## Extracted entries

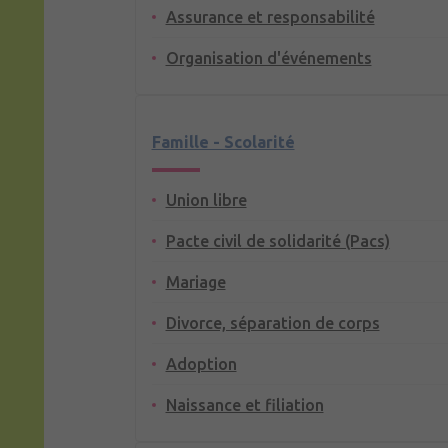
Assurance et responsabilité
Organisation d'événements
Famille - Scolarité
Union libre
Pacte civil de solidarité (Pacs)
Mariage
Divorce, séparation de corps
Adoption
Naissance et filiation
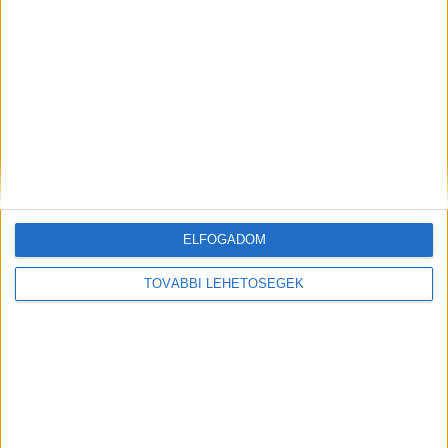
ELFOGADOM
Ördöglepény ilyen istenit még soha nem ettél módra :D
Ördöglepény, nagyon finom!A megtisztított nyers burgonyát
TOVÁBBI LEHETŐSÉGEK
lereszeljük. Hozzáadjuk a tojást, a lisztet, a tejet, a...
Mindenegyben blog
2017. május 06. (szombat), 07:32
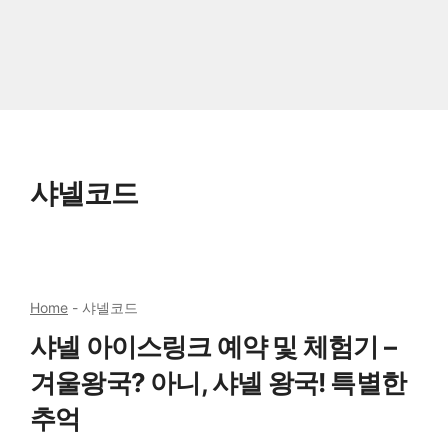
샤넬코드
Home
-
샤넬코드
샤넬 아이스링크 예약 및 체험기 –
겨울왕국? 아니, 샤넬 왕국! 특별한
추억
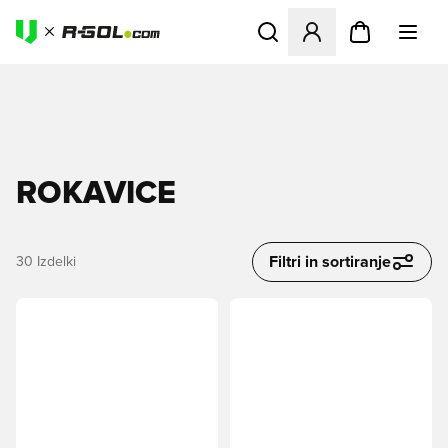
Odpre Modal za prijavo ali vp
ROKAVICE
Filtri in sortiranje
30
Izdelki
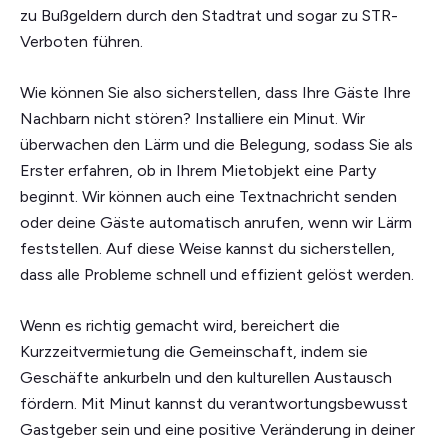
zu Bußgeldern durch den Stadtrat und sogar zu STR-
Verboten führen.
Wie können Sie also sicherstellen, dass Ihre Gäste Ihre
Nachbarn nicht stören? Installiere ein Minut. Wir
überwachen den Lärm und die Belegung, sodass Sie als
Erster erfahren, ob in Ihrem Mietobjekt eine Party
beginnt. Wir können auch eine Textnachricht senden
oder deine Gäste automatisch anrufen, wenn wir Lärm
feststellen. Auf diese Weise kannst du sicherstellen,
dass alle Probleme schnell und effizient gelöst werden.
Wenn es richtig gemacht wird, bereichert die
Kurzzeitvermietung die Gemeinschaft, indem sie
Geschäfte ankurbeln und den kulturellen Austausch
fördern. Mit Minut kannst du verantwortungsbewusst
Gastgeber sein und eine positive Veränderung in deiner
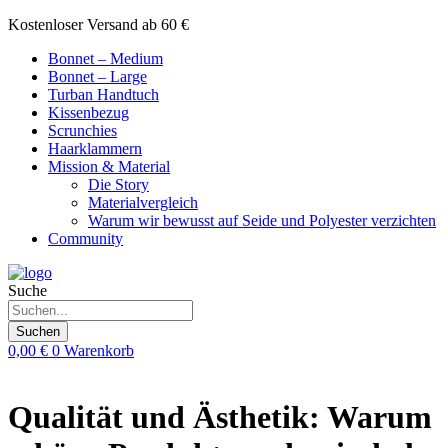
Zum
Kostenloser Versand ab 60 €
Inhalt
Bonnet – Medium
springen
Bonnet – Large
Turban Handtuch
Kissenbezug
Scrunchies
Haarklammern
Mission & Material
Die Story
Materialvergleich
Warum wir bewusst auf Seide und Polyester verzichten
Community
Suche
Suchen
0,00
€
0
Warenkorb
Qualität und Ästhetik: Warum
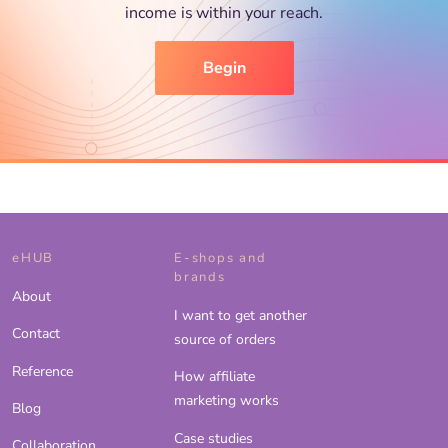
income is within your reach.
Begin
eHUB
E-shops and
brands
About
I want to get another
Contact
source of orders
Reference
How affiliate
marketing works
Blog
Case studies
Collaboration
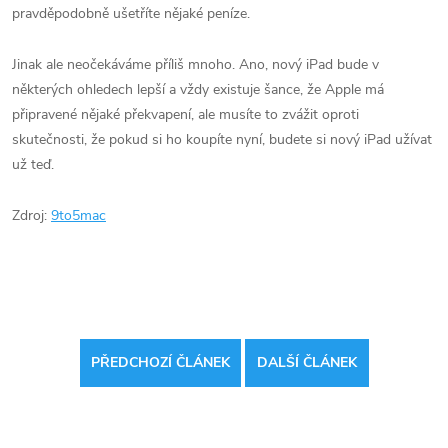
pravděpodobně ušetříte nějaké peníze.
Jinak ale neočekáváme příliš mnoho. Ano, nový iPad bude v
některých ohledech lepší a vždy existuje šance, že Apple má
připravené nějaké překvapení, ale musíte to zvážit oproti
skutečnosti, že pokud si ho koupíte nyní, budete si nový iPad užívat
už teď.
Zdroj:
9to5mac
PŘEDCHOZÍ ČLÁNEK
DALŠÍ ČLÁNEK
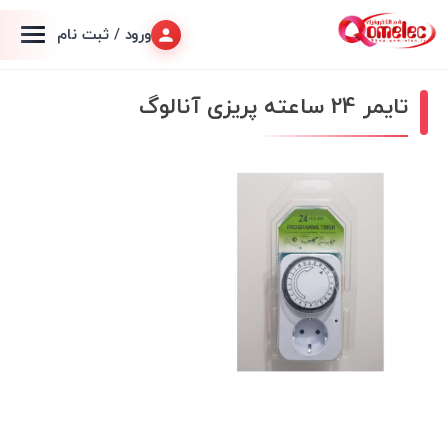
ورود / ثبت نام
تایمر 24 ساعته پریزی آنالوگ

## About this exercise
Put the lines of the listing from its first line through the line that contains "Naissance et filiation", inclusive, into a JSON list of strings, one string per line, skipping blank lines. Leave out the pictures.

## Task result
[
  "Assurance et responsabilité",
  "Organisation d'événements",
  "Famille - Scolarité",
  "Union libre",
  "Pacte civil de solidarité (Pacs)",
  "Mariage",
  "Divorce, séparation de corps",
  "Adoption",
  "Naissance et filiation"
]